Plantado en el terraplén anti-inundaciones, mirando la corriente, descubrí que, a pesar de todos los peligros, siempre sería mejor lo que se movía que lo estático, que el cambio sería más noble que la quietud, que lo estático estaba condenado a desmoronarse, degenerarse y quedar reducido a la nada; el móvil, por otro lado, duraría incluso la eternidad. Desde entonces, el río se convirtió en una aguja atrapada en mi paisaje seguro y estable del parque, los invernaderos donde germinaron tímidamente las hileras de verduras y las losas de cemento de la acera donde se jugaba la rayuela. Lo estaba pasando por completo, como si marcara verticalmente una tercera dimensión; lo atravesó, y el mundo de los niños resultó no ser más que un juguete de goma del que escapó el aire emitiendo un silbido.

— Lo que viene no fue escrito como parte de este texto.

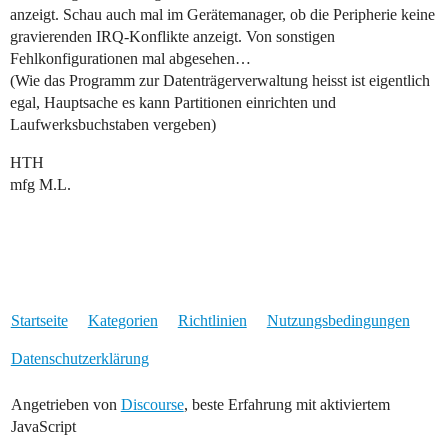
anzeigt. Schau auch mal im Gerätemanager, ob die Peripherie keine
gravierenden IRQ-Konflikte anzeigt. Von sonstigen
Fehlkonfigurationen mal abgesehen…
(Wie das Programm zur Datenträgerverwaltung heisst ist eigentlich
egal, Hauptsache es kann Partitionen einrichten und
Laufwerksbuchstaben vergeben)
HTH
mfg M.L.
Startseite
Kategorien
Richtlinien
Nutzungsbedingungen
Datenschutzerklärung
Angetrieben von
Discourse
, beste Erfahrung mit aktiviertem
JavaScript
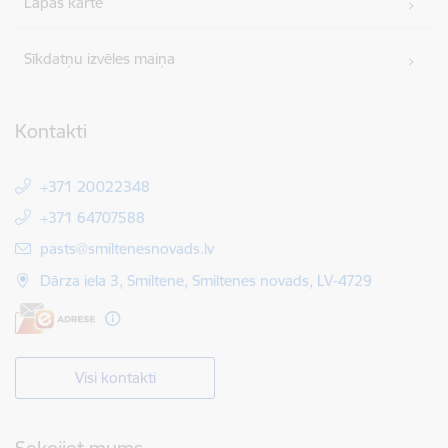
Lapas karte
Sīkdatņu izvēles maiņa
Kontakti
+371 20022348
+371 64707588
E-pasts:
pasts@smiltenesnovads.lv
Dārza iela 3, Smiltene, Smiltenes novads, LV-4729
Visi kontakti
Sekojiet mums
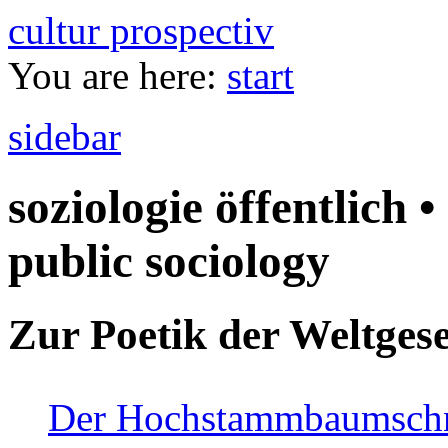
cultur prospectiv
You are here:
start
sidebar
soziologie öffentlich •
public sociology
Zur Poetik der Weltgese
Der Hochstammbaumschnei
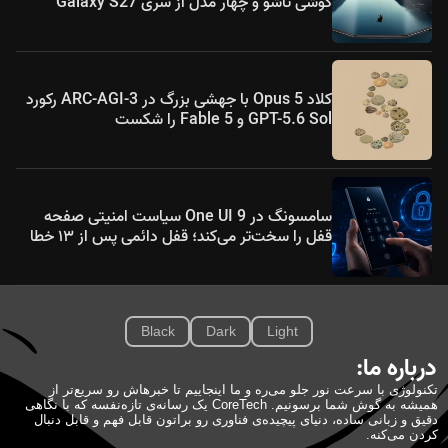
گوشی تاشو و چهار مدل از سری Galaxy S27
کلاد Opus 5 با جهشی بزرگ در ARC-AGI-3 رکورد
GPT-5.6 Sol و Fable 5 را شکست
سامسونگ در One UI 9 سیاست امنیتی صفحه
قفل را سخت‌تر می‌کند؛ قفل دائمی پس از ۱۳ خطا
Black
Dark
Light
درباره ما:
تکنولوژی با سرعت نور جلو می‌ره و ما اینجاییم تا خبرهاش رو سریع‌تر از
همیشه به گوش شما برسونیم. CoreTech یک رسانه‌ی تازه‌نفسه که با نگاهی
دقیق و زبانی ساده، دنیای پیچیده‌ی فناوری رو براتون قابل فهم و قابل دنبال
کردن می‌کنه.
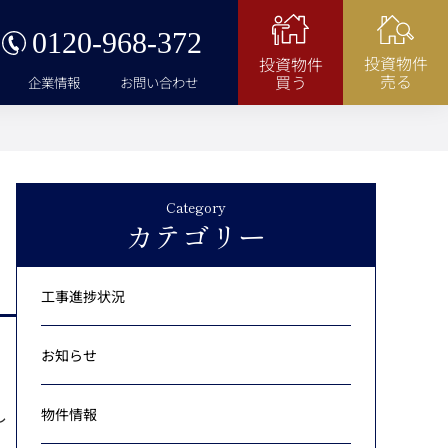
0120-968-372
投資物件
投資物件
売る
買う
企業情報
お問い合わせ
Category
カテゴリー
工事進捗状況
お知らせ
し
物件情報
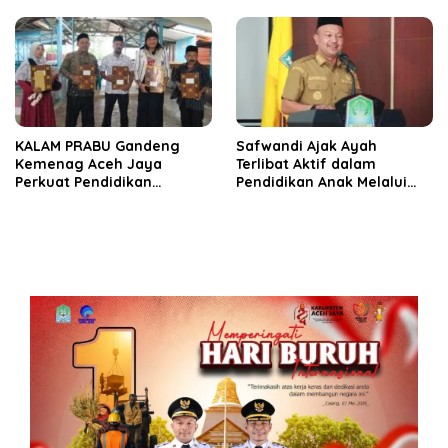
Lokal
KALAM PRABU Gandeng
Safwandi Ajak Ayah
Kemenag Aceh Jaya
Terlibat Aktif dalam
Perkuat Pendidikan
Pendidikan Anak Melalui
Berbasis Kearifan Budaya
GEMAR dan GAMAS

Mis padres no eran del todo una tribu sedentaria. Se mudaron muchas veces de un lugar a otro hasta que finalmente se establecieron por un tiempo en una escuela provincial, lejos de cualquier estación de tren y cualquier camino digno de ese nombre. El mero hecho de cruzar la frontera para ir a la pequeña ciudad del condado se convirtió en un viaje. La compra, el papeleo en la oficina municipal, la peluquería habitual en la plaza del mercado al lado del ayuntamiento, vestida con el mismo delantal lavado y blanqueado una y otra vez, sin éxito, porque los tintes para el cabello de los clientes dejaban en él manchas caligráficas. , Ideogramas chinos. Cuando mamá se tiñó el pelo, papá la estaba esperando en el Café Nowa, en una de las dos mesas que colocaron afuera. Leía el periódico local, cuya sección más interesante siempre era la de los eventos, con sus crónicas de robo de mermeladas y encurtidos de los sótanos donde estaban almacenados.

Esos viajes de vacaciones suyos, un poco cobardes, en un Å koda cargado hasta el borde. Preparada durante mucho tiempo, planificada durante las tardes preprimaverales, la nieve apenas se derritió, pero la tierra todavía no volvió a sí misma; teníamos que esperar hasta que finalmente entregara su cuerpo a arados y azadas, para dejarse inseminar, luego los tendría ocupados desde la mañana hasta la noche.